The abstractive summary would be:
My mother bought a ripe apple from the store.
We will certainly be seeing more usage of extractive summarization initially, but customers will ultimately lean more towards abstractive summarization as it becomes available, depending on the use case.
Customization Experience:
Over the next year, there will be an increasing focus on the customization experience within the NLP space. Businesses globally are continuously integrating NLP into their business pipeline. However, each business works in a slightly different part of NLP, where vernacular and context in one industry means something completely different in another.
To ensure that they are achieving the highest accuracy within their domain, businesses will have to embed a layer of customization for sentiment analysis and text classification. This requires training a machine learning model to increase accuracy.

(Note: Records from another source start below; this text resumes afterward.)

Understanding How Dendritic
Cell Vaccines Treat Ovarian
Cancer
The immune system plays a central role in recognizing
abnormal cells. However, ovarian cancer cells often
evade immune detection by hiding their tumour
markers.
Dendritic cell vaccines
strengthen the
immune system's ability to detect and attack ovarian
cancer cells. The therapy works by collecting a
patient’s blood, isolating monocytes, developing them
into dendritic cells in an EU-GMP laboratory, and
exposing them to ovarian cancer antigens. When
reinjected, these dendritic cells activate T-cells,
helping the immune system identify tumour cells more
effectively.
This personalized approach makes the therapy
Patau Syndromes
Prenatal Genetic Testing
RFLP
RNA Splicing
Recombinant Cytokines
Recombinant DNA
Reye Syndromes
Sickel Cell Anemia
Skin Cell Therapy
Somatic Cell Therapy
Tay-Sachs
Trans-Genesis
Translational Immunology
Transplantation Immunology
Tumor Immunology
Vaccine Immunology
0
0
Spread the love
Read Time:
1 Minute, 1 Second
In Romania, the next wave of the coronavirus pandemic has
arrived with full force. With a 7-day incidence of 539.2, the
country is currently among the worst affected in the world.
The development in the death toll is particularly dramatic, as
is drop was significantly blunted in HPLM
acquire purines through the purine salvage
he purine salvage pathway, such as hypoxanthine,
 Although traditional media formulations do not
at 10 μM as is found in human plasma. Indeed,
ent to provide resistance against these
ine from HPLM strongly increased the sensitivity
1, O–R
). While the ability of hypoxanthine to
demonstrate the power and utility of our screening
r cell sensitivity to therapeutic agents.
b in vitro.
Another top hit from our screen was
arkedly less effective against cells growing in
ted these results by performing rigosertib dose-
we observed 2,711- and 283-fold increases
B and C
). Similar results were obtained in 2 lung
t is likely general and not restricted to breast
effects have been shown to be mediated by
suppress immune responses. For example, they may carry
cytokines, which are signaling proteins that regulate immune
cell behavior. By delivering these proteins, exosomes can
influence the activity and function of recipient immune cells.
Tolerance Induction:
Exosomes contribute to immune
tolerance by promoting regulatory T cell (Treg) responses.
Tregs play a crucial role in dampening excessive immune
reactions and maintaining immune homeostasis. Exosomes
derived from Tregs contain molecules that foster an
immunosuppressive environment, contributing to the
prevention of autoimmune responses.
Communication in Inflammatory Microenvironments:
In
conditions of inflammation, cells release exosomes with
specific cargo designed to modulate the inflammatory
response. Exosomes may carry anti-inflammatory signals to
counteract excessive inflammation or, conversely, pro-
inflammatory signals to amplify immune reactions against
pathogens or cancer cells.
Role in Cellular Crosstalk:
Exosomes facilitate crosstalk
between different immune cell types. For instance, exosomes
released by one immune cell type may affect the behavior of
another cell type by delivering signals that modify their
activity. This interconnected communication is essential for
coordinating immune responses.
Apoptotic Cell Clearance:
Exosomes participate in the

But both of these features require work on the customer end to collect, label and upload training data. Many NLP solutions today require a large number of examples per label for the machine learning model. In addition, the value of the custom model may not be fully recognized even after collecting and building the training file. And if the training file was not built correctly or there was an error in labeling the data, the results will be less accurate.
Therefore, it is extremely important to provide a customization experience for customers that allows them to focus more on improving the machine learning model rather than spending countless hours collecting and labeling data. To help you prioritize your time, Watson NLP learns more from less data. In 2020, IBM released a new, more accurate natural language understanding (NLU) model in IBM watsonx Assistant for intent classification, as well as new NLP advancements within IBM watsonx Assistant and Watson Discovery.
While the COVID-19 pandemic set many businesses back, the NLP space remains a strong backbone of AI. 2020 has brought about creative and innovative use cases for NLP, including our partnerships with the Weather Channel, That’s Debatable, the US Open and ESPN Fantasy Football. We expect to see similar, if not higher, growth in the coming year.